Data excerpts:
═══
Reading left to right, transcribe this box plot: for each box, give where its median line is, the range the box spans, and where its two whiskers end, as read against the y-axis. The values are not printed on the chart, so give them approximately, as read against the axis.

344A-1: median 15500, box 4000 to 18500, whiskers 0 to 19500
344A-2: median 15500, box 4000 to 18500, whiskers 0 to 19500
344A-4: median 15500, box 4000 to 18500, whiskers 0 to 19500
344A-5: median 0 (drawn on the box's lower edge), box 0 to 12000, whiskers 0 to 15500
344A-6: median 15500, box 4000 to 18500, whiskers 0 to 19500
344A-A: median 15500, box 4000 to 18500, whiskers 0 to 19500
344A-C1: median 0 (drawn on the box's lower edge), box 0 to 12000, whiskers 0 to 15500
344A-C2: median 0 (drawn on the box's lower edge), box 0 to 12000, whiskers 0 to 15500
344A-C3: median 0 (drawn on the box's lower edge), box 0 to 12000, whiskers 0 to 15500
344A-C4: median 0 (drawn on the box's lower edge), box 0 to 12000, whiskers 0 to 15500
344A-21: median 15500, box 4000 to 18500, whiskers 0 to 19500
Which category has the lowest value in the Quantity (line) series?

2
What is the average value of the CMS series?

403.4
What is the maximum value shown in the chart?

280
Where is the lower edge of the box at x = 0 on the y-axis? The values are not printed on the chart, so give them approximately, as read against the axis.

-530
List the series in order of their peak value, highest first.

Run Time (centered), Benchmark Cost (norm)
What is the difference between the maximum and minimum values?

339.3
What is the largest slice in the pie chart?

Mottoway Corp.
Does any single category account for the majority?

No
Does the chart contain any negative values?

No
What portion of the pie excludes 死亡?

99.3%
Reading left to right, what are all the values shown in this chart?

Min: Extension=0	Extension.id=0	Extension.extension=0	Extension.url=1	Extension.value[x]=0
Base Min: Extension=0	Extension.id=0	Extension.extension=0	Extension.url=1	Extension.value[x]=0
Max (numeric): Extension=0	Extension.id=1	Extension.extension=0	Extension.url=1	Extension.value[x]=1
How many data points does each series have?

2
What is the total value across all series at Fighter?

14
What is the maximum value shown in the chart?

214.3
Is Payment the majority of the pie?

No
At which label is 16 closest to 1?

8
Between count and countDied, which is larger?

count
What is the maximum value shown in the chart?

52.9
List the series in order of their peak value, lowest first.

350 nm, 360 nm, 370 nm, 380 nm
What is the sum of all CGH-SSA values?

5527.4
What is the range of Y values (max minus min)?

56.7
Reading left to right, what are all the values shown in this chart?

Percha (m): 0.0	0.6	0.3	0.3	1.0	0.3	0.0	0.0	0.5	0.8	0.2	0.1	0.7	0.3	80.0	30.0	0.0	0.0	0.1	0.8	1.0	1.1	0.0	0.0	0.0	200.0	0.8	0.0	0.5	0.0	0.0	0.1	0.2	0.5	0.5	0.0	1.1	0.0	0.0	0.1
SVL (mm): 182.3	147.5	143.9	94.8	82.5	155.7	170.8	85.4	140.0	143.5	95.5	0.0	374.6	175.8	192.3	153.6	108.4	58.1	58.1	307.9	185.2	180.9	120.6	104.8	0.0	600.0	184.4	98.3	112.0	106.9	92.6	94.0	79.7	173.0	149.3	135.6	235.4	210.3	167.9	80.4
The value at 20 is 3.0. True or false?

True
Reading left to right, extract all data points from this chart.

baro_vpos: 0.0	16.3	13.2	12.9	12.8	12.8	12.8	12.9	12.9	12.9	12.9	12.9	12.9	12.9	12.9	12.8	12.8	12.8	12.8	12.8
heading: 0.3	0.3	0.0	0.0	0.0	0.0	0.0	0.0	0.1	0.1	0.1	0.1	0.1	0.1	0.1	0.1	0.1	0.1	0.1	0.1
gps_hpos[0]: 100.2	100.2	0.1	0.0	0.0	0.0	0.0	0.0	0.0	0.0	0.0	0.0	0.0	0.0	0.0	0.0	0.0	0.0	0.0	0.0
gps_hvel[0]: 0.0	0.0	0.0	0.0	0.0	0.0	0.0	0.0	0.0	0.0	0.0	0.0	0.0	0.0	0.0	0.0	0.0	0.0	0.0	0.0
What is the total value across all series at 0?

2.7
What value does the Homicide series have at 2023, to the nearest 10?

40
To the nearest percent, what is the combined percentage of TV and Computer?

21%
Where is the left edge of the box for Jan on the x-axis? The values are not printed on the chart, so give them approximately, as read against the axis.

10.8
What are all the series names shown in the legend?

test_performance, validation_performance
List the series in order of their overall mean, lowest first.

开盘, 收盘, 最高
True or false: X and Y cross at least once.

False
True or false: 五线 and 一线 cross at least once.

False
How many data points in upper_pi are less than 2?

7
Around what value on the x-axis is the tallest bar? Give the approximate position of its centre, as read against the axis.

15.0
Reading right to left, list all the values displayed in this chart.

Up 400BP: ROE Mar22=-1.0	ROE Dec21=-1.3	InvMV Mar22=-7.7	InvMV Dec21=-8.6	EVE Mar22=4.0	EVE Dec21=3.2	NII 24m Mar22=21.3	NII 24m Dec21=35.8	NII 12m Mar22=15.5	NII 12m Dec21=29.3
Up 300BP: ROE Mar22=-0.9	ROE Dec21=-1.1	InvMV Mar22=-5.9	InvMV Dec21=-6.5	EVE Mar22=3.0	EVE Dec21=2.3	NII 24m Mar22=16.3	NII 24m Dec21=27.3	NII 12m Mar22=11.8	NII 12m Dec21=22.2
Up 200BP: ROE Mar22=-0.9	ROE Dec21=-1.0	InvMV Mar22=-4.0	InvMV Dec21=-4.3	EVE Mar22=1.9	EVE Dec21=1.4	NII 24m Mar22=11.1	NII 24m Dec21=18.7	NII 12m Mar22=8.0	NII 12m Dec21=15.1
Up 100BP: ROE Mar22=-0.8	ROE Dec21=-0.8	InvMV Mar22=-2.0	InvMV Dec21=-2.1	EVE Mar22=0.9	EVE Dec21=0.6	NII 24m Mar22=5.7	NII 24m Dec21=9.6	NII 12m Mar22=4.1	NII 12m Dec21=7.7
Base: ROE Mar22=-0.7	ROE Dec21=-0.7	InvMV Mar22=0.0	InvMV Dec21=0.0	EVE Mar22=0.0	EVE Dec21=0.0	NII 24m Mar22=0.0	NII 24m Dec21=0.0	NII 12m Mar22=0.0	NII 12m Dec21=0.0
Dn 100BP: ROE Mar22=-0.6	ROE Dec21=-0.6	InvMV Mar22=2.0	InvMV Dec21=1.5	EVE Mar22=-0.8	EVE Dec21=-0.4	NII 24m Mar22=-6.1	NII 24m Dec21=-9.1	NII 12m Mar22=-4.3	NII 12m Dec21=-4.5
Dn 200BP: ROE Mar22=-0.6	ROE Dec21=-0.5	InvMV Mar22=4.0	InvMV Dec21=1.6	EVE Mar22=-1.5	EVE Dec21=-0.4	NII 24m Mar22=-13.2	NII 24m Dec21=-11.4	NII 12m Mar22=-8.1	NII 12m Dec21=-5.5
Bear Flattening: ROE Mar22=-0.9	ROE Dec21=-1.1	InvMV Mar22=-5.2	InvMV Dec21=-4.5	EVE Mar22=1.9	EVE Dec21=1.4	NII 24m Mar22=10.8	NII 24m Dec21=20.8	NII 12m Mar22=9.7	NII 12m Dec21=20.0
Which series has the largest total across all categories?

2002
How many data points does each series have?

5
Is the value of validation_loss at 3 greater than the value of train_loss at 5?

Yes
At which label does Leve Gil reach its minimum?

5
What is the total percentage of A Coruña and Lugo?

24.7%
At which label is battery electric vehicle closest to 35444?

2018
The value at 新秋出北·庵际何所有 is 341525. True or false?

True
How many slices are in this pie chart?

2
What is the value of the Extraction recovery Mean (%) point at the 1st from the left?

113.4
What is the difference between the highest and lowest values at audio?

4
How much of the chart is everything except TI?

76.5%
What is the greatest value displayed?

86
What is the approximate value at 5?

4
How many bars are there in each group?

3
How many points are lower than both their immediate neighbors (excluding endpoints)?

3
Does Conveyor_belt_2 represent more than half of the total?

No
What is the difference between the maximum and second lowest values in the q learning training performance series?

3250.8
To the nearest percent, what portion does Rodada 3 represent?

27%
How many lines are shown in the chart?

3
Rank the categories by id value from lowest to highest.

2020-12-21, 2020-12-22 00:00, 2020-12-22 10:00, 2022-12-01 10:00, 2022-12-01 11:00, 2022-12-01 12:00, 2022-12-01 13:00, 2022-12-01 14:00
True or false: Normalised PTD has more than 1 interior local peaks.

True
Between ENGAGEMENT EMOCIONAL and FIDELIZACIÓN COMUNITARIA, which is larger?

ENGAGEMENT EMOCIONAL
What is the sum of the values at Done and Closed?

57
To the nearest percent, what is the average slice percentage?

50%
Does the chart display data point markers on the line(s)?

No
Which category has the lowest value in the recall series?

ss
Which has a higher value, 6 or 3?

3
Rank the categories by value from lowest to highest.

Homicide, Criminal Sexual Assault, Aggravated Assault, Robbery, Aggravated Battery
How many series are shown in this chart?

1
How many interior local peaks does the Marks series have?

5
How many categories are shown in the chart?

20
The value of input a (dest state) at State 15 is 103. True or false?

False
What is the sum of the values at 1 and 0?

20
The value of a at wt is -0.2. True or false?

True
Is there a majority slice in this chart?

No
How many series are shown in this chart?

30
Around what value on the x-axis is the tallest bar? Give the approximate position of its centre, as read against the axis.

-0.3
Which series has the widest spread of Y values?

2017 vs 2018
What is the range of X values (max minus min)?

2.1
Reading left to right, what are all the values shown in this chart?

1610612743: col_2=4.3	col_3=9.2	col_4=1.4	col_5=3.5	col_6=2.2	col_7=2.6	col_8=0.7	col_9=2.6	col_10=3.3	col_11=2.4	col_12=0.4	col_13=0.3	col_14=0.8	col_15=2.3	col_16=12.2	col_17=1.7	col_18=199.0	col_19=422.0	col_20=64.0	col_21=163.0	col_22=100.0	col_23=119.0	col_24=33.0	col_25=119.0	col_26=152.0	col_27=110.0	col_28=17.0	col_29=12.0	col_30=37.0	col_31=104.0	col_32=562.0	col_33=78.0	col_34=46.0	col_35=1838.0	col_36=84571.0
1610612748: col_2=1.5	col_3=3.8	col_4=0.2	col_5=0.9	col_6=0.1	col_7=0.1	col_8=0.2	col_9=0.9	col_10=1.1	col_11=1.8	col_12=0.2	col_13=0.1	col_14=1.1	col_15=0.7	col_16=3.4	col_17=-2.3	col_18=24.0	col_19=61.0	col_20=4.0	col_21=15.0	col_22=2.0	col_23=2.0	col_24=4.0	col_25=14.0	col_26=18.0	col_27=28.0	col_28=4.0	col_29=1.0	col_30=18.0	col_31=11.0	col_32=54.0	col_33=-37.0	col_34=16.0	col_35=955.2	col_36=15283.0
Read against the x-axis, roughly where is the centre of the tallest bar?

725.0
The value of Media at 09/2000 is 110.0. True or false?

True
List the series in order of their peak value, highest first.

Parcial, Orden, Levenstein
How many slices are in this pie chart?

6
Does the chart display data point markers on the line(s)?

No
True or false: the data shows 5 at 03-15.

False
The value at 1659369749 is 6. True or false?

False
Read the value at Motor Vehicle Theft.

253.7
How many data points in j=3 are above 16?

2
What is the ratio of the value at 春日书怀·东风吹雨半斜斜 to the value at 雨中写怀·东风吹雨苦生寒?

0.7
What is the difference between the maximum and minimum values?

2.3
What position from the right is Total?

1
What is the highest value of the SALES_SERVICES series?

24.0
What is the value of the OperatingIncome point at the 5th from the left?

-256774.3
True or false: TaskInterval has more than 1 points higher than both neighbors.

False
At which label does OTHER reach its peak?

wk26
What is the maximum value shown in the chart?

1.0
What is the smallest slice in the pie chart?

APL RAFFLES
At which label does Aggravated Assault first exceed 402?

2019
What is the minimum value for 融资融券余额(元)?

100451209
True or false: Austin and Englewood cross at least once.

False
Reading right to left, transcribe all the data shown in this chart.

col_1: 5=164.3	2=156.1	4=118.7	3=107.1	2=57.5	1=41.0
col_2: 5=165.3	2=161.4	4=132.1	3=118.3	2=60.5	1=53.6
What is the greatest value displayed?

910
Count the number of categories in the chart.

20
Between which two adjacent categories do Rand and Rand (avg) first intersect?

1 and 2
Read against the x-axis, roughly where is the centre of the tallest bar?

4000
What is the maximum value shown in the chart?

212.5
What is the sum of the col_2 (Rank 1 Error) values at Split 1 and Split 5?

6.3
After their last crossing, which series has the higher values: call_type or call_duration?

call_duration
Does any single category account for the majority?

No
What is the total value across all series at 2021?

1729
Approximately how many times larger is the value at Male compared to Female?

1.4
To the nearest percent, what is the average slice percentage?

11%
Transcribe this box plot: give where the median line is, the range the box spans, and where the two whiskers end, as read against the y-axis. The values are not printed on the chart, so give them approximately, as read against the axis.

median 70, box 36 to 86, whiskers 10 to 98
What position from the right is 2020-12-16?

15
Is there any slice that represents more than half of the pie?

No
═══
EXERCISE GOAL: List each line of the entries above that contains the string "extension".

FINAL ANSWER:
Min: Extension=0	Extension.id=0	Extension.extension=0	Extension.url=1	Extension.value[x]=0
Base Min: Extension=0	Extension.id=0	Extension.extension=0	Extension.url=1	Extension.value[x]=0
Max (numeric): Extension=0	Extension.id=1	Extension.extension=0	Extension.url=1	Extension.value[x]=1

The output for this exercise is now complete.